Eugene Kompaniets spoke about the experience of a specific, rather large project implemented on Groovy plus GWT. On the merits (first of all, the speed of development), on the shortcomings (first of all, the speed of work) and their solutions. It is very useful to see how things are in real life and not in some advertising brochures.
4. Then I went to
Pavel Yaskevich’s presentation “
Cassandra as a distributed NoSQL database ”, but since I’m not really confronted with NoSQL now, the report was far from introductory, I didn’t understand anything. But judging by the number of questions and discussions - for those who are "in the subject line" was useful.
')
It is generally necessary to say here that, as it was stated, the level of reports was calculated more for Senior Developer, that is, there were no “simple” reports. Nobody talked about some "basics" - rather about the nuances, features, real cases of application or what special "chips".

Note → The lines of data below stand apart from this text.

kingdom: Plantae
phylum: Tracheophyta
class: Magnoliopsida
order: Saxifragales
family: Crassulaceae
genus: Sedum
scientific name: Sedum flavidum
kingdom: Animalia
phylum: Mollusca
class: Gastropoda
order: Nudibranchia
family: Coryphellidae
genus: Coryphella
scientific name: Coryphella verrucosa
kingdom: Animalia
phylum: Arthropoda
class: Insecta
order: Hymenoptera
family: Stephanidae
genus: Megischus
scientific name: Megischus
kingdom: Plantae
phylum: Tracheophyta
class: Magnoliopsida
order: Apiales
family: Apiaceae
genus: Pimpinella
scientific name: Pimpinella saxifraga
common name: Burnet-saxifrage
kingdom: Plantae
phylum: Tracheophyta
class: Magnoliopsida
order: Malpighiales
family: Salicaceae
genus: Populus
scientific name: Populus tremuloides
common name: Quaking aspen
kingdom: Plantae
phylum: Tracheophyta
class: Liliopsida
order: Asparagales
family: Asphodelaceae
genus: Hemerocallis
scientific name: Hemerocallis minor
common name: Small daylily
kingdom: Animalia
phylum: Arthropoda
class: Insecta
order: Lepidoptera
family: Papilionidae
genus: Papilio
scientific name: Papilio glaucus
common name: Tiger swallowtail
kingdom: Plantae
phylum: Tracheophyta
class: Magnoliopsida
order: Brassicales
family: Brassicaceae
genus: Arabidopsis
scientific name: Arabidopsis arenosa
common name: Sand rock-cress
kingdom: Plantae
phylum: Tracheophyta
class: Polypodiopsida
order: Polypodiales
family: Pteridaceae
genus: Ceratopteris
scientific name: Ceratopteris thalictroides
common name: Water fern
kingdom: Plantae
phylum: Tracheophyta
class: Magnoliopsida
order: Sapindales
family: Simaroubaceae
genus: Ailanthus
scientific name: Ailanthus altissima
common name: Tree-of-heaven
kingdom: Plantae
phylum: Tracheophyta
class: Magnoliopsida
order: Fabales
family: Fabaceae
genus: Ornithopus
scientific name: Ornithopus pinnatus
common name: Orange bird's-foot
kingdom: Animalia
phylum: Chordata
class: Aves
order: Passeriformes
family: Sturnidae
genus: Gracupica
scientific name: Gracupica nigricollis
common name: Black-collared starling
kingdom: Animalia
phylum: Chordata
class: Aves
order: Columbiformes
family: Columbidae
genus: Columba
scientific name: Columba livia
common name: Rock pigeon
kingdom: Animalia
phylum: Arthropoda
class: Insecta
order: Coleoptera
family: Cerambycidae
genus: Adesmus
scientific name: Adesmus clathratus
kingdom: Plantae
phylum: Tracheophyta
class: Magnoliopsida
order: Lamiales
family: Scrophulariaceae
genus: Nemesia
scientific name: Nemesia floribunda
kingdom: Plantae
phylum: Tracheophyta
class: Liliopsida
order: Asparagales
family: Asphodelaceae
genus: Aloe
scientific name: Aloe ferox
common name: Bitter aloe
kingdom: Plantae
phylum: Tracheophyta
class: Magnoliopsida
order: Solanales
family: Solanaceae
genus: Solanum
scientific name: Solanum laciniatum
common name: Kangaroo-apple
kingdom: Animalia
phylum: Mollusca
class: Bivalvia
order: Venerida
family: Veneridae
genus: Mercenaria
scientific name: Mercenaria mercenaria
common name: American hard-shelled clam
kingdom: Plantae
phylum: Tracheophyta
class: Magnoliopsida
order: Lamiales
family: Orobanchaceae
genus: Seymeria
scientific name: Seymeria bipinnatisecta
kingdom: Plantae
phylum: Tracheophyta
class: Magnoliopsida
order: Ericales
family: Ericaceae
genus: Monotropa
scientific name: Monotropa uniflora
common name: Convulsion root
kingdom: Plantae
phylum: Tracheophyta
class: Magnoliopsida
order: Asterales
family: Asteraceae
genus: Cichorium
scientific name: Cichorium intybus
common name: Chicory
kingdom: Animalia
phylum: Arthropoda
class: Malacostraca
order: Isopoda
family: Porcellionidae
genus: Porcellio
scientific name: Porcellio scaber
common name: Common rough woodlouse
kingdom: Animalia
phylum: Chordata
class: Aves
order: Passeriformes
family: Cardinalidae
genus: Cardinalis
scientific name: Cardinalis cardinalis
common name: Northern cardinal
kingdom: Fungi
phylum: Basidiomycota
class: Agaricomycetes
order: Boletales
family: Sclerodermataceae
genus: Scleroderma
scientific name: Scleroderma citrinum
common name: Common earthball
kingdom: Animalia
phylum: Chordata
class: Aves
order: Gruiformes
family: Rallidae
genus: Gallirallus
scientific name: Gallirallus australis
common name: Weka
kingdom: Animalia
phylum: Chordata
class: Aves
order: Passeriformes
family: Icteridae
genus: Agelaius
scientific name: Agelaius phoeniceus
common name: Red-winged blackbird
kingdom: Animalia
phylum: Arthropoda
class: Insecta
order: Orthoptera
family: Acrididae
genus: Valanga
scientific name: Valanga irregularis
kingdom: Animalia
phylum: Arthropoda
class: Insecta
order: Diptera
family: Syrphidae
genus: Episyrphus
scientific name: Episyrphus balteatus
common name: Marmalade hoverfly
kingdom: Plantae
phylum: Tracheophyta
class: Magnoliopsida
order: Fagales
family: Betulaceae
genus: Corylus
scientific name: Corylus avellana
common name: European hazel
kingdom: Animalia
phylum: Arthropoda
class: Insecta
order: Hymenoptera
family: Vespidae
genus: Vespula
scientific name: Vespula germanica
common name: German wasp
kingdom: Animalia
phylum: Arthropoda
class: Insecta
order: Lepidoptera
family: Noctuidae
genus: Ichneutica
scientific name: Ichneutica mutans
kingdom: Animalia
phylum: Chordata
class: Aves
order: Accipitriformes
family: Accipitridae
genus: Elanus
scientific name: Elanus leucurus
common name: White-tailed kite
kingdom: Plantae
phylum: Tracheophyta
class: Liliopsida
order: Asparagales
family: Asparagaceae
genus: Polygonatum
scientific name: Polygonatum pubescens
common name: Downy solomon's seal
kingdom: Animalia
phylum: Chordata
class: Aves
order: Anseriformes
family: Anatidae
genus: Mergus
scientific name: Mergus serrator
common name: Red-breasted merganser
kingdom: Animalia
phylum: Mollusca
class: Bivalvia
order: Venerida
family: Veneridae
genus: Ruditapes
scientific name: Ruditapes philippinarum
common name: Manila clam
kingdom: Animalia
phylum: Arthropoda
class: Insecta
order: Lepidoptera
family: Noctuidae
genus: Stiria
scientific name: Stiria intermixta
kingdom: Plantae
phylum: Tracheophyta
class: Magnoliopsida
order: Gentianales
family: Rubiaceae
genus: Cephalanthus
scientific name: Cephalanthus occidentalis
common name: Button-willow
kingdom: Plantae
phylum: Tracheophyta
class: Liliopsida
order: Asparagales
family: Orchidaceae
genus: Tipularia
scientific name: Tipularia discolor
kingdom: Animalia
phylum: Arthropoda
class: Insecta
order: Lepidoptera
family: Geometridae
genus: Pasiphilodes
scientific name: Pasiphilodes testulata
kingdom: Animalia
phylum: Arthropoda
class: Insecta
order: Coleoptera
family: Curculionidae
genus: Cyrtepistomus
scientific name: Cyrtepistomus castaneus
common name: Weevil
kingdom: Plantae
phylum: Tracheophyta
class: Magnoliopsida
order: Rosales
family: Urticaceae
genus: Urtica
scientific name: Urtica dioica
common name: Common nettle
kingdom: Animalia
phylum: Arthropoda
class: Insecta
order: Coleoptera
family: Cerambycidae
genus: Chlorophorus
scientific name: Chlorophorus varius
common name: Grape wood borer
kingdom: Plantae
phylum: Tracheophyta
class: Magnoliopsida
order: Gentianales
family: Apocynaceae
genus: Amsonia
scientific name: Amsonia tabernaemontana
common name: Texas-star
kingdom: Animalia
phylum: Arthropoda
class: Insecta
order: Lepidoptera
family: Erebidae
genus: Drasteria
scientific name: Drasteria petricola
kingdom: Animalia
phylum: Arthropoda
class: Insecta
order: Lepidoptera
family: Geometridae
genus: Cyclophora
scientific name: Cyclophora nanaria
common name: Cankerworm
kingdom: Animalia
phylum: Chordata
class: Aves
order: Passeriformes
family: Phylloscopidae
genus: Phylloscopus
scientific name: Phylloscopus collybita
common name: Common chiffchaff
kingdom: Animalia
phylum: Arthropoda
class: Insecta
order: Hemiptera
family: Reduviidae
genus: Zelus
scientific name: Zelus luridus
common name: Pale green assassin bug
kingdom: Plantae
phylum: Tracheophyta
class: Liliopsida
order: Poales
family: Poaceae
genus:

5. Just Dejan Bosanac (Apache ActiveMQ developer) did not begin to grovel for a long time what it is - and so most of the people in the hall knew ActiveMQ or used it. His report was more devoted to the use of ActiveMQ complex cases, with examples of vertical and horizontal scaling, etc. In general, such “Advanced ActiveMQ”
6. Alex Snaps from Terracota simply blew my brain - I realized that I don’t know anything about using EhCache and caching at all :)
Well, then there was the presentation of prizes. To be honest, laughter over prizes in the form of “e-books” has touched a little — there’s nothing to laugh at — but I won’t be annoying — this is a topic for a separate article. And the main thing to defeat the Galaxy Tab was lit - although well done - he said the right things.
At the end of the beer - where without him and free communication. Well, yes, Kiev - although it was almost impossible to watch it - but what it saw confirms - Kiev in May is beautiful!
As a summary. I can safely say - at least for Kiev residents - well, and probably for all Ukrainian Java developers - must visit. Next year I will try to visit - if not the speaker - at least as a listener - it's worth it.